Task to carry out = Revise the material below so that every "Person at" becomes "Subject at", leaving everything else unchanged.

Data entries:

=== Begin Enclosure ===

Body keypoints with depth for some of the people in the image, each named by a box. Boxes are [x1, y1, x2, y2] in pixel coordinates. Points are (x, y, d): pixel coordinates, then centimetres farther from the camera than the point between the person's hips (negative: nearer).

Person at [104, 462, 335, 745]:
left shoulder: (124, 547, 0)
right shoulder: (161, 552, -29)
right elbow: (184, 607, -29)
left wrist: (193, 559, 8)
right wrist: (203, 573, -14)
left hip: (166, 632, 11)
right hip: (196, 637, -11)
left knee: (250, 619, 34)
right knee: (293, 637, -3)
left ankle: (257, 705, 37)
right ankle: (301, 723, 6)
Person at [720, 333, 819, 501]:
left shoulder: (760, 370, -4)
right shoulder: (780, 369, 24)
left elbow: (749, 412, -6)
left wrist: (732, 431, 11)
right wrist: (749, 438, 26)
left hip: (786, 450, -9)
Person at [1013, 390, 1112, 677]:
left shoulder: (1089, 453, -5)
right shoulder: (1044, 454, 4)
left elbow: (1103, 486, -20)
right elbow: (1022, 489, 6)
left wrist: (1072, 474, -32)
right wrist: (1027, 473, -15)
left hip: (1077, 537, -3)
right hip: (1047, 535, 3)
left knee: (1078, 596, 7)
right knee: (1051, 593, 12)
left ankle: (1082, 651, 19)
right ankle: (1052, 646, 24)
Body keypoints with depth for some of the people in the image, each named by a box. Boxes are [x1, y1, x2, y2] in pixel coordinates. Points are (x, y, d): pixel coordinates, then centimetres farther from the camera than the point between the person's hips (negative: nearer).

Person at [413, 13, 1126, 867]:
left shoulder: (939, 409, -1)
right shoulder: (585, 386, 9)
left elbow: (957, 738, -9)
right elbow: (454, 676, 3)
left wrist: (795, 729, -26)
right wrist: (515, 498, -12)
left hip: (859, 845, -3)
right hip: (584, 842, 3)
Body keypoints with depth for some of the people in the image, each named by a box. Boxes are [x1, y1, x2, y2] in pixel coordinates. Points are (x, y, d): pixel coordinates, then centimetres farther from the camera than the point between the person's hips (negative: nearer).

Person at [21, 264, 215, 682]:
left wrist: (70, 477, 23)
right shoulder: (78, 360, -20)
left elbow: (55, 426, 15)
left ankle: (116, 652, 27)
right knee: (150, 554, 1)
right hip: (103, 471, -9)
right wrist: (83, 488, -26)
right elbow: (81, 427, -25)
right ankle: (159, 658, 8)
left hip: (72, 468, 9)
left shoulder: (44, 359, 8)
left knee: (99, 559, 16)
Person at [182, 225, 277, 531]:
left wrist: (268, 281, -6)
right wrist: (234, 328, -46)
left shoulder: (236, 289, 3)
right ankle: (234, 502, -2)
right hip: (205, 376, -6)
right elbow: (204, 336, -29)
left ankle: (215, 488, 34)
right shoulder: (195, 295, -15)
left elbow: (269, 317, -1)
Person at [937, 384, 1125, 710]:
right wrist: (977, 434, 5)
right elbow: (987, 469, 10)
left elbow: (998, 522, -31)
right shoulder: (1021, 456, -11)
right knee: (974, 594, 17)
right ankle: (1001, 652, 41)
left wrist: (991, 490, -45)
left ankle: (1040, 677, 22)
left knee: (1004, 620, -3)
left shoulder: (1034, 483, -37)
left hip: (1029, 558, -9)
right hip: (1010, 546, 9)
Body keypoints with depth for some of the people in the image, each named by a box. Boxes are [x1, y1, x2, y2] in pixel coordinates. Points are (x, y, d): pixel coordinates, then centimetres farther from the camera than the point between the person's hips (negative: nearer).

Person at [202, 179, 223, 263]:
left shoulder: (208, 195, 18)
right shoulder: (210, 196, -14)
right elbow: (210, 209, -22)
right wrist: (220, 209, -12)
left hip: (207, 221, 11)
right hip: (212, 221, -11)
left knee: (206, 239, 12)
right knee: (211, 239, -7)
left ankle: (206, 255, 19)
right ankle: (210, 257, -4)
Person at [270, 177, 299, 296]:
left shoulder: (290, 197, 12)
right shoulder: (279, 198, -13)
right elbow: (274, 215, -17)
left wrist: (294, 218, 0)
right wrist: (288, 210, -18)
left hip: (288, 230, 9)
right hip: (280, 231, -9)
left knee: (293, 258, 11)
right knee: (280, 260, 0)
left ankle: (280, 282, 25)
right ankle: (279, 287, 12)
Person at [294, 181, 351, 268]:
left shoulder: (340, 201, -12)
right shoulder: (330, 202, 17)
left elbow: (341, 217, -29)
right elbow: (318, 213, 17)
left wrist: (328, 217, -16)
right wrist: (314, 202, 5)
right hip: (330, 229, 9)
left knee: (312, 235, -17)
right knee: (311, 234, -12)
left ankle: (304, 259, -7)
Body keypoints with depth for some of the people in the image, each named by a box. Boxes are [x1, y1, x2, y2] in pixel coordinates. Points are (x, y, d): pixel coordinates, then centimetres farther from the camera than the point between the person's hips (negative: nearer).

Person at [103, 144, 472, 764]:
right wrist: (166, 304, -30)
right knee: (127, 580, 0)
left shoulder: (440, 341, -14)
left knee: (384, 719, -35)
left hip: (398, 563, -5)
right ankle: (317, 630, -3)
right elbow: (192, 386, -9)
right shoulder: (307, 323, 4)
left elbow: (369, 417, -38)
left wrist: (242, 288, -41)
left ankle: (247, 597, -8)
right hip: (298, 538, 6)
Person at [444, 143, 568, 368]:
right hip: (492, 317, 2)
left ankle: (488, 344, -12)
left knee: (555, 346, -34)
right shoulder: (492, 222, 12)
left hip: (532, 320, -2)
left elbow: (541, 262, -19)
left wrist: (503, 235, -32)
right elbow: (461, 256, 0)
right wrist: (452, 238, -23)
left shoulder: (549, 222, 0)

=== End Enclosure ===

Written response =
Body keypoints with depth for some of the people in the image, each named by a box. Boxes are [x1, y1, x2, y2] in pixel coordinates. Points are (x, y, d): pixel coordinates, then centimetres farther from the camera than the point between the person's hips (negative: nearer).

Subject at [104, 462, 335, 745]:
left shoulder: (124, 547, 0)
right shoulder: (161, 552, -29)
right elbow: (184, 607, -29)
left wrist: (193, 559, 8)
right wrist: (203, 573, -14)
left hip: (166, 632, 11)
right hip: (196, 637, -11)
left knee: (250, 619, 34)
right knee: (293, 637, -3)
left ankle: (257, 705, 37)
right ankle: (301, 723, 6)
Subject at [720, 333, 819, 501]:
left shoulder: (760, 370, -4)
right shoulder: (780, 369, 24)
left elbow: (749, 412, -6)
left wrist: (732, 431, 11)
right wrist: (749, 438, 26)
left hip: (786, 450, -9)
Subject at [1013, 390, 1112, 677]:
left shoulder: (1089, 453, -5)
right shoulder: (1044, 454, 4)
left elbow: (1103, 486, -20)
right elbow: (1022, 489, 6)
left wrist: (1072, 474, -32)
right wrist: (1027, 473, -15)
left hip: (1077, 537, -3)
right hip: (1047, 535, 3)
left knee: (1078, 596, 7)
right knee: (1051, 593, 12)
left ankle: (1082, 651, 19)
right ankle: (1052, 646, 24)
Body keypoints with depth for some of the people in the image, each named by a box. Boxes are [x1, y1, x2, y2] in pixel coordinates. Points are (x, y, d): pixel coordinates, then centimetres farther from the camera than the point between the person's hips (negative: nearer).

Subject at [413, 13, 1126, 867]:
left shoulder: (939, 409, -1)
right shoulder: (585, 386, 9)
left elbow: (957, 738, -9)
right elbow: (454, 676, 3)
left wrist: (795, 729, -26)
right wrist: (515, 498, -12)
left hip: (859, 845, -3)
right hip: (584, 842, 3)
Body keypoints with depth for some of the people in the image, each named by a box. Boxes are [x1, y1, x2, y2] in pixel coordinates. Points are (x, y, d): pixel coordinates, then centimetres farther from the camera than the point between the person's hips (negative: nearer).

Subject at [21, 264, 215, 682]:
left wrist: (70, 477, 23)
right shoulder: (78, 360, -20)
left elbow: (55, 426, 15)
left ankle: (116, 652, 27)
right knee: (150, 554, 1)
right hip: (103, 471, -9)
right wrist: (83, 488, -26)
right elbow: (81, 427, -25)
right ankle: (159, 658, 8)
left hip: (72, 468, 9)
left shoulder: (44, 359, 8)
left knee: (99, 559, 16)
Subject at [182, 225, 277, 531]:
left wrist: (268, 281, -6)
right wrist: (234, 328, -46)
left shoulder: (236, 289, 3)
right ankle: (234, 502, -2)
right hip: (205, 376, -6)
right elbow: (204, 336, -29)
left ankle: (215, 488, 34)
right shoulder: (195, 295, -15)
left elbow: (269, 317, -1)
Subject at [937, 384, 1125, 710]:
right wrist: (977, 434, 5)
right elbow: (987, 469, 10)
left elbow: (998, 522, -31)
right shoulder: (1021, 456, -11)
right knee: (974, 594, 17)
right ankle: (1001, 652, 41)
left wrist: (991, 490, -45)
left ankle: (1040, 677, 22)
left knee: (1004, 620, -3)
left shoulder: (1034, 483, -37)
left hip: (1029, 558, -9)
right hip: (1010, 546, 9)
Body keypoints with depth for some of the people in the image, each named by a box. Boxes are [x1, y1, x2, y2] in pixel coordinates. Points are (x, y, d): pixel coordinates, then centimetres farther from the camera than the point between the person's hips (negative: nearer).

Subject at [202, 179, 223, 263]:
left shoulder: (208, 195, 18)
right shoulder: (210, 196, -14)
right elbow: (210, 209, -22)
right wrist: (220, 209, -12)
left hip: (207, 221, 11)
right hip: (212, 221, -11)
left knee: (206, 239, 12)
right knee: (211, 239, -7)
left ankle: (206, 255, 19)
right ankle: (210, 257, -4)
Subject at [270, 177, 299, 296]:
left shoulder: (290, 197, 12)
right shoulder: (279, 198, -13)
right elbow: (274, 215, -17)
left wrist: (294, 218, 0)
right wrist: (288, 210, -18)
left hip: (288, 230, 9)
right hip: (280, 231, -9)
left knee: (293, 258, 11)
right knee: (280, 260, 0)
left ankle: (280, 282, 25)
right ankle: (279, 287, 12)
Subject at [294, 181, 351, 268]:
left shoulder: (340, 201, -12)
right shoulder: (330, 202, 17)
left elbow: (341, 217, -29)
right elbow: (318, 213, 17)
left wrist: (328, 217, -16)
right wrist: (314, 202, 5)
right hip: (330, 229, 9)
left knee: (312, 235, -17)
right knee: (311, 234, -12)
left ankle: (304, 259, -7)
Body keypoints with depth for some of the people in the image, each named by a box. Boxes are [x1, y1, x2, y2] in pixel coordinates. Points are (x, y, d): pixel coordinates, then centimetres farther from the camera than the point between the person's hips (negative: nearer).

Subject at [103, 144, 472, 764]:
right wrist: (166, 304, -30)
right knee: (127, 580, 0)
left shoulder: (440, 341, -14)
left knee: (384, 719, -35)
left hip: (398, 563, -5)
right ankle: (317, 630, -3)
right elbow: (192, 386, -9)
right shoulder: (307, 323, 4)
left elbow: (369, 417, -38)
left wrist: (242, 288, -41)
left ankle: (247, 597, -8)
right hip: (298, 538, 6)
Subject at [444, 143, 568, 368]:
right hip: (492, 317, 2)
left ankle: (488, 344, -12)
left knee: (555, 346, -34)
right shoulder: (492, 222, 12)
left hip: (532, 320, -2)
left elbow: (541, 262, -19)
left wrist: (503, 235, -32)
right elbow: (461, 256, 0)
right wrist: (452, 238, -23)
left shoulder: (549, 222, 0)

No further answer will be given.